Now that he’s here, what does the job entail?
 
“Working with a great team that was already in place and helping that team coordinate our admission processes,” he said. “Looking at the larger picture of not just our current enrollment but where we want it to be five years, seven years from now, overlaying that with the demographics of Richmond, and being aware of trends and where we need to spend our time and energy.
 
“Part of this role is retention of students. Collegiate has done an amazing job with retention. Part is to help coordinate the JK-to-12 enrollment of current students, making sure that we’re consistent in our message that they’re in one school even if they’re changing divisions. This is not to imply that any of that hasn’t been done well.
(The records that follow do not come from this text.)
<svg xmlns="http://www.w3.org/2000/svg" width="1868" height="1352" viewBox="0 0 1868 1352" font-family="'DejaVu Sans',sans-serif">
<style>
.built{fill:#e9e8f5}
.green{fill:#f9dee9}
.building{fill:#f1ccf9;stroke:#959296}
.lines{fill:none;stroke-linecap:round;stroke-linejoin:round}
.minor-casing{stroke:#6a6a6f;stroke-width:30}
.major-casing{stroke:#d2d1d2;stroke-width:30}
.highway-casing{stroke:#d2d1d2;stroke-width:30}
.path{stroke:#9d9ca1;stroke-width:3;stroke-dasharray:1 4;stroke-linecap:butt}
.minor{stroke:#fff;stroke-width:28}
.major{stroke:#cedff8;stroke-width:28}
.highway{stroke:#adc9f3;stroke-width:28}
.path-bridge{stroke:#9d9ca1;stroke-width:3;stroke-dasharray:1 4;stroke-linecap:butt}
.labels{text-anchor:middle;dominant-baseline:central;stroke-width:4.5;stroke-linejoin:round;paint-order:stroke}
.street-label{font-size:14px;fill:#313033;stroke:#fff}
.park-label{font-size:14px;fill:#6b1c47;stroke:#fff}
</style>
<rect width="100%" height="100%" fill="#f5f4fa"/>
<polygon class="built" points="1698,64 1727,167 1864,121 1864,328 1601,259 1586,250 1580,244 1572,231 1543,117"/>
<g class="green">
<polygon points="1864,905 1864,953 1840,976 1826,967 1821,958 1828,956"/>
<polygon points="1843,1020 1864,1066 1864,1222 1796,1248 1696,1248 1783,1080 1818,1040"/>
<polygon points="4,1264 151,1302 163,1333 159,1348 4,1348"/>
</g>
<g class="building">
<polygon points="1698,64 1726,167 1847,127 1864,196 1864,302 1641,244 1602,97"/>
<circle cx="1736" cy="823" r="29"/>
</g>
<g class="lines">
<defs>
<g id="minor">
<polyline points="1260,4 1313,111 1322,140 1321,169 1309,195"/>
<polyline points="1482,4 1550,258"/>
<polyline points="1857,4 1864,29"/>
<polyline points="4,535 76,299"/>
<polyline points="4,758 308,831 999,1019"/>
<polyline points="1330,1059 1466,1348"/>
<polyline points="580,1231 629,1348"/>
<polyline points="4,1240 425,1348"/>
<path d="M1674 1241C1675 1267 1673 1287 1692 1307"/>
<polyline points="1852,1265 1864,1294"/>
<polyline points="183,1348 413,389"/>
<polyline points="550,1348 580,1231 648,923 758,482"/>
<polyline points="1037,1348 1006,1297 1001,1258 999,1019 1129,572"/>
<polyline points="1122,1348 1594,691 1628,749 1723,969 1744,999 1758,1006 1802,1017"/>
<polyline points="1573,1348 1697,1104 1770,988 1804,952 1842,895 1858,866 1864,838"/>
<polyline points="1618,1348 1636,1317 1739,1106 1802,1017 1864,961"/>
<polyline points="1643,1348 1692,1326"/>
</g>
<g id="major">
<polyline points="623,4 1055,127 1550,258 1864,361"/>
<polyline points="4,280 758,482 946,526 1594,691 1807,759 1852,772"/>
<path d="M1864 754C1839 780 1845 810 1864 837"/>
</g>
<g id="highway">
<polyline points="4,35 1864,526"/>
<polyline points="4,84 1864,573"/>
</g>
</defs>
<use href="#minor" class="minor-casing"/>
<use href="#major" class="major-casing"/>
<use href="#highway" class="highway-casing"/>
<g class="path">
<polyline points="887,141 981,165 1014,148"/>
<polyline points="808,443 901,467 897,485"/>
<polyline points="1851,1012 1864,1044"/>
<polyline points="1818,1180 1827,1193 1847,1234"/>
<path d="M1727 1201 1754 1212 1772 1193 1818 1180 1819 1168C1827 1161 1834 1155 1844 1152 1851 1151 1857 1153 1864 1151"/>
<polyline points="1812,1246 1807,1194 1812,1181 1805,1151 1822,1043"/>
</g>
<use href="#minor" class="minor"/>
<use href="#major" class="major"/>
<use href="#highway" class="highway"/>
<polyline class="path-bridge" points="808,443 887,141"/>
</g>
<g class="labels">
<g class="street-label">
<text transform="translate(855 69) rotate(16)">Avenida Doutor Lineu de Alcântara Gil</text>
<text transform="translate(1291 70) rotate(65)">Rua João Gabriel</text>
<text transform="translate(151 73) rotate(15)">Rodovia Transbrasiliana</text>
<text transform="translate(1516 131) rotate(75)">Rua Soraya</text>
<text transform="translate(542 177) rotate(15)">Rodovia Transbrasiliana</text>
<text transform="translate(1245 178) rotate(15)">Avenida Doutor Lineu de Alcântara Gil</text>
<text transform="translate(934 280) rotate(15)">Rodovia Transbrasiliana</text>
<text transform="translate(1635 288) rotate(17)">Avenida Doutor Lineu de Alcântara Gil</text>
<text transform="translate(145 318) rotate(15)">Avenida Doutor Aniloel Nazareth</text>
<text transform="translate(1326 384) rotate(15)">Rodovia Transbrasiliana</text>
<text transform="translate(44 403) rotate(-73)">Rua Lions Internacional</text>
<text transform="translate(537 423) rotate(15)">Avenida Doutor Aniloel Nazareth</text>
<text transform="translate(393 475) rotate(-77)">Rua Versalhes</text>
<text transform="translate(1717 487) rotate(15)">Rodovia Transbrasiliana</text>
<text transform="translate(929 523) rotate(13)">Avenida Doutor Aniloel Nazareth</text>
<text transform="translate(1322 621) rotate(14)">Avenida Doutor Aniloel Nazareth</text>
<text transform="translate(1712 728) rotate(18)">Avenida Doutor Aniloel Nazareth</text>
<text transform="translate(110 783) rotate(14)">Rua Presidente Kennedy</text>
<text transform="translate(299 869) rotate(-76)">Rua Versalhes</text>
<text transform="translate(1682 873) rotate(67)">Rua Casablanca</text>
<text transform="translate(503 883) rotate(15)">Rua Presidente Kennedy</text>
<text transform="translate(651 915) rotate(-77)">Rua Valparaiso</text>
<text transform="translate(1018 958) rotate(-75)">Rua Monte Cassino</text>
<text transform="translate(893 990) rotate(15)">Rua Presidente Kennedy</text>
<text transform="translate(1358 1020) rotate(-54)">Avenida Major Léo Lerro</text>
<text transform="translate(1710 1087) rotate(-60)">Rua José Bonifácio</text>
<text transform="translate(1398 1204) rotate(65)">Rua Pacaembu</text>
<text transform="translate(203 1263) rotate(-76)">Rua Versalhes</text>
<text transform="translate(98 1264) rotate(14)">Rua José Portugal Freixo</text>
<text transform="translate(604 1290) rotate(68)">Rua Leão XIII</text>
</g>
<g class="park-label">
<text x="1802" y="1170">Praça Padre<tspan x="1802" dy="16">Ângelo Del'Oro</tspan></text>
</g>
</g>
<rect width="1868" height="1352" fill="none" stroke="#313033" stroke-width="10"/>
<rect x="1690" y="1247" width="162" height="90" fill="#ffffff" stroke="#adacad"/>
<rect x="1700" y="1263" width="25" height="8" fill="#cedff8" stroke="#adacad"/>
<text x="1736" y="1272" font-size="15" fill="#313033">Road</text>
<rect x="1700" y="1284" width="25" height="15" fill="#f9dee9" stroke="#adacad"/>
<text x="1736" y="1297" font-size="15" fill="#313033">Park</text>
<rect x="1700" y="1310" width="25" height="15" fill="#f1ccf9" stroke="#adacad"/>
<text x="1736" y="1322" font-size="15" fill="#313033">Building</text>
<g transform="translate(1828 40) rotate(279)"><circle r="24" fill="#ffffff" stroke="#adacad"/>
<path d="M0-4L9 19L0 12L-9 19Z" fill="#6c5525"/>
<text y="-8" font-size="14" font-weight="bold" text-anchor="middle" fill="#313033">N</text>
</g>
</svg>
My past administrative experience has allowed me to have a JK-to-12 perspective that I hope will be complementary to the talents of people who are already here.”
 
Even with the COVID-created challenges and uncertainty, Collegiate’s retention rate is just over 96 percent.
 
“That’s a great bar to shoot for,” Smith said. “The school continues to look at its mission in Richmond with its focus on being representative of the world where children will go when they graduate. How will we draw the most robust, vibrant, inclusive, diverse applicant pool from which to make admission decisions? That’s part of the charge.”
 
Smith arrives early – actually 6:30 a.m. early – and, as he has done at his other stops, stays late. There’s joy in his voice and a smile on his face when he speaks of his calling, his career, and the latest stop on his journey.
 
“Most days,” he said, “I can’t believe they pay me to do this. Then, there’re days I can’t believe I do this for what they pay me, but those are the huge minority. I feel very fortunate that it’s never been drudgery to go to work. I don’t see this as a 9-to-5 experience. It’s what I love to do. It’s who I am.”